--- Dataset content Enclosed Below ---

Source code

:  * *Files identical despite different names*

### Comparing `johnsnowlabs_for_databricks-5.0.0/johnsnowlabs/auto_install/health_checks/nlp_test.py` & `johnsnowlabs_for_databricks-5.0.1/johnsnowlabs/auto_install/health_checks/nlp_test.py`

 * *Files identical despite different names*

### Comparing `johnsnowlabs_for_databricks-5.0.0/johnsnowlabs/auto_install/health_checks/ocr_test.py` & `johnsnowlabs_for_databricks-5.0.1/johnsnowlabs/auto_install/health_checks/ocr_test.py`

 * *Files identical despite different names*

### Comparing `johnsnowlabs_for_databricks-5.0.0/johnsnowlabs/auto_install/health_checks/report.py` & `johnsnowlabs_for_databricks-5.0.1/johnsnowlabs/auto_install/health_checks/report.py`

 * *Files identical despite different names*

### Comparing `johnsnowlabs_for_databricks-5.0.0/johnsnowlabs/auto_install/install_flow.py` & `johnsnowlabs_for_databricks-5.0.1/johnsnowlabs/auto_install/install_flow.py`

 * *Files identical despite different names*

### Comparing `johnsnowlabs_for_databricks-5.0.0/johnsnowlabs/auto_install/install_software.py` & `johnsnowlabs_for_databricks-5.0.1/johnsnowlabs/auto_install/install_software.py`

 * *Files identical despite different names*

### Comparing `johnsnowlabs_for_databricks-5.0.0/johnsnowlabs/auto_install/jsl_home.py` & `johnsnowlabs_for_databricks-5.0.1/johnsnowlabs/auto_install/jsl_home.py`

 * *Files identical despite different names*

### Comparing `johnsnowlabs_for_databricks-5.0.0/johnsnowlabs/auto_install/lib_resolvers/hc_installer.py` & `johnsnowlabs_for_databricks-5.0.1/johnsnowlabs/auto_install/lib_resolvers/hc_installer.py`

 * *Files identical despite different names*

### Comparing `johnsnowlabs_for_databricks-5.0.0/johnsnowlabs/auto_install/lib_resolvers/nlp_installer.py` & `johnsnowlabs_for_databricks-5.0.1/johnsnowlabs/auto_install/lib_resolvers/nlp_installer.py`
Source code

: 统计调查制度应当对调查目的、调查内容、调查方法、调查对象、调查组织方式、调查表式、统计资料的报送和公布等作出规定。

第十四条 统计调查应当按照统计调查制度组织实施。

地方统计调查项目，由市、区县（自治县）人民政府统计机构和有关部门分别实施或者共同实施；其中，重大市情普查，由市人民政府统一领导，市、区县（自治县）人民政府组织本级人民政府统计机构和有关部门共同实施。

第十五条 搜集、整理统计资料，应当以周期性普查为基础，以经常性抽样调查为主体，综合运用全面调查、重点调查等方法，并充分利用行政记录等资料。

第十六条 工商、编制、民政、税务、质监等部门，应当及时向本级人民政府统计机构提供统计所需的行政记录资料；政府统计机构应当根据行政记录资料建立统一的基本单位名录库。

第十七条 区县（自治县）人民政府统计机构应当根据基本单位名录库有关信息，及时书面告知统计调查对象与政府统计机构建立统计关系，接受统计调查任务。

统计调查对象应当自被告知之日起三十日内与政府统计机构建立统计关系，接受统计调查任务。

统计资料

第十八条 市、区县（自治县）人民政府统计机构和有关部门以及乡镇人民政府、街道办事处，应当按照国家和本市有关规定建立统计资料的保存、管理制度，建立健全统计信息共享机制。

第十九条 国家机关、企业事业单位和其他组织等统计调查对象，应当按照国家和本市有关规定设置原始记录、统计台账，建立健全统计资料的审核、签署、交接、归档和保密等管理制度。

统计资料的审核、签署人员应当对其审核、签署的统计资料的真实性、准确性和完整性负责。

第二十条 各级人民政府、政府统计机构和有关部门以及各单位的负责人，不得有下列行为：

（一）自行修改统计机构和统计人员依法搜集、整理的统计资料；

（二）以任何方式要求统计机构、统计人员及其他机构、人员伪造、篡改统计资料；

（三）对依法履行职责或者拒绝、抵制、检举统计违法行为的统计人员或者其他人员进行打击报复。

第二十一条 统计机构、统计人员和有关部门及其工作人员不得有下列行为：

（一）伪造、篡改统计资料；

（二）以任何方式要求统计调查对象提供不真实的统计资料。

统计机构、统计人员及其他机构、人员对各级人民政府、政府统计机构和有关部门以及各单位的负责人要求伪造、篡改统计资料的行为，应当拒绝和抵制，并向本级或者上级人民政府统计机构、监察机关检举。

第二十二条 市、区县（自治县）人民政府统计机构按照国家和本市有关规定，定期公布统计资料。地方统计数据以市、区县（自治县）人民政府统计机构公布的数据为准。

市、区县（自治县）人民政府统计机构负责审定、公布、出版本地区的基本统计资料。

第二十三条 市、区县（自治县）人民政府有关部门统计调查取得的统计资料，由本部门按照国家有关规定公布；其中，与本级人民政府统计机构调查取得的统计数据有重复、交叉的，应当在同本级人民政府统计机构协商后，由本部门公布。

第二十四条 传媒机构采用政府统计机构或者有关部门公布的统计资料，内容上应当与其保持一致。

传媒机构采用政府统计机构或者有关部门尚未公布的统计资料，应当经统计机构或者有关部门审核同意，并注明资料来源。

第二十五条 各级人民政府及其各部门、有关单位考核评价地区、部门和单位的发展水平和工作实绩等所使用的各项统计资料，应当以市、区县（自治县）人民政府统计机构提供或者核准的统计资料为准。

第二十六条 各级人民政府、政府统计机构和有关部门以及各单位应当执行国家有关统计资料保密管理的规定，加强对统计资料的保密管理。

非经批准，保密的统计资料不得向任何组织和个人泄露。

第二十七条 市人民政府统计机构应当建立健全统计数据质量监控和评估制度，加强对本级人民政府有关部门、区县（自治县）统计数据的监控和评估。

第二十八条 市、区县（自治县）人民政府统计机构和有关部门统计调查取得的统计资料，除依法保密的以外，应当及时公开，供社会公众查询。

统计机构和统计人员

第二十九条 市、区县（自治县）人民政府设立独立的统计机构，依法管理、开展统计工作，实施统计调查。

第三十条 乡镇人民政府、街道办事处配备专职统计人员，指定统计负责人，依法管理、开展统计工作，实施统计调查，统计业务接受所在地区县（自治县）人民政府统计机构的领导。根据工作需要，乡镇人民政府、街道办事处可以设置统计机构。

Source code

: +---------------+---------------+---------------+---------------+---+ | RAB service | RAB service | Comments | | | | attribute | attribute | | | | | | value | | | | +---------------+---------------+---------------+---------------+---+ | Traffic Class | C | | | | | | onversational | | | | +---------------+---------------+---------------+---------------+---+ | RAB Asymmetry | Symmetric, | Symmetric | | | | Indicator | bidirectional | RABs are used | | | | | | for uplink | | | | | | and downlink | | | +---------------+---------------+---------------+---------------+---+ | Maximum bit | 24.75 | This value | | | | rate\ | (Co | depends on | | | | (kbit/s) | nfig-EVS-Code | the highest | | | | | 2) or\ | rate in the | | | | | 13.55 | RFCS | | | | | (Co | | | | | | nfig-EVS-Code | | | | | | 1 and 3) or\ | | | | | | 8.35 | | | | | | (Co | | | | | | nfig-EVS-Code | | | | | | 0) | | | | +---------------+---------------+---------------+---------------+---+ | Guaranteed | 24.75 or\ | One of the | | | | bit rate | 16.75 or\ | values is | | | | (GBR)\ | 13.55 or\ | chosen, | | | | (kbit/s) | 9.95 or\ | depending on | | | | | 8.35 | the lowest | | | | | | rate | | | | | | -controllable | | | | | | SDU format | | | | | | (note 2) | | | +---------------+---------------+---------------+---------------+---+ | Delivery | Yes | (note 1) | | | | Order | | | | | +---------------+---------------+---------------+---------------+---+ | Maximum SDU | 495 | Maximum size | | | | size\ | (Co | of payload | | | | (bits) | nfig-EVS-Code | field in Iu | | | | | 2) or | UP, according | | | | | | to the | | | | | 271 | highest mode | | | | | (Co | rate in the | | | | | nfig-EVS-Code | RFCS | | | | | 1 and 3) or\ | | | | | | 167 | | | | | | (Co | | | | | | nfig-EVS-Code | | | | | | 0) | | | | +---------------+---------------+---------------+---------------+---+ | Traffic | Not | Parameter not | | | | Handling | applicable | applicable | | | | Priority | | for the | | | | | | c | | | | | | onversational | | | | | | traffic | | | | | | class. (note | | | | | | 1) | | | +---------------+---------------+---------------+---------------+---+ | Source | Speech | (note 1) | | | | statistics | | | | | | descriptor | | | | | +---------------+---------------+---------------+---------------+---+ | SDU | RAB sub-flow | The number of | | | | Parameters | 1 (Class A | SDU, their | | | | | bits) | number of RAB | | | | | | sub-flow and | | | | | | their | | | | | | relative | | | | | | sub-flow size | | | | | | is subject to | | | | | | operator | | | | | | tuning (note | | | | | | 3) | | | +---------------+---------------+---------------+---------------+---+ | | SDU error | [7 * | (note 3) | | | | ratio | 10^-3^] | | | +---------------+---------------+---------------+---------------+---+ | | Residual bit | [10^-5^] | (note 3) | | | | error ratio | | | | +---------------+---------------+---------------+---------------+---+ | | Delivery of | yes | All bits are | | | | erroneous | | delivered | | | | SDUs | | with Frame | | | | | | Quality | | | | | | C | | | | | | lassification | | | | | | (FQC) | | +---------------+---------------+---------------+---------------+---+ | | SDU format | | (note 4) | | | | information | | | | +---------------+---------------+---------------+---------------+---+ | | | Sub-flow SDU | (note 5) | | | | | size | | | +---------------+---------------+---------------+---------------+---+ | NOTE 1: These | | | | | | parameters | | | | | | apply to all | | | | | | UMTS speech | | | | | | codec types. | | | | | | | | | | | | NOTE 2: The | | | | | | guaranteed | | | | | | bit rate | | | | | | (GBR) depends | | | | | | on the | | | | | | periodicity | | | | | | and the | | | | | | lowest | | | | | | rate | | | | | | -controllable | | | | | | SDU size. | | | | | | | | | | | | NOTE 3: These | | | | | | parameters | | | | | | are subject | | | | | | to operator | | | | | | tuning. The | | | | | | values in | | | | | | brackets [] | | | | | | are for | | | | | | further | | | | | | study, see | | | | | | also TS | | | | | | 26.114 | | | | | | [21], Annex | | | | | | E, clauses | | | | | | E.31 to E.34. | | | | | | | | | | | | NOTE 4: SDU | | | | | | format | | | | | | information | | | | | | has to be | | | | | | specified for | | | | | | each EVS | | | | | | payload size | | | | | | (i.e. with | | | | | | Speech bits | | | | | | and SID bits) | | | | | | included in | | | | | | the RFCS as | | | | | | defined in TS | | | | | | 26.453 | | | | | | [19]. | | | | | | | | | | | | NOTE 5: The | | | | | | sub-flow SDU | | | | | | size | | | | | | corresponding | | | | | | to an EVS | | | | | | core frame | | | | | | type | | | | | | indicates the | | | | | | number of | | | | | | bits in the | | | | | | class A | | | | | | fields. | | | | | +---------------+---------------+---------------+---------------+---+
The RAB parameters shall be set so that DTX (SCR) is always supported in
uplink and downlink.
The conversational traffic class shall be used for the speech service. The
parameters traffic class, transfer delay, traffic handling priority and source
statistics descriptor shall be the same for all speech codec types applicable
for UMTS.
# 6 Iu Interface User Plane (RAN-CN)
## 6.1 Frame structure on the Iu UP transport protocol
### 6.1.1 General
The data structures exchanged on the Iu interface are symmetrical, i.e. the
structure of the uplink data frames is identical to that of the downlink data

--- End of Enclosed Dataset content ---

» **What is needed**:
Output only the number of lines in the data above that include the word "开展统计工作".

» **Solution to this exercise**:
2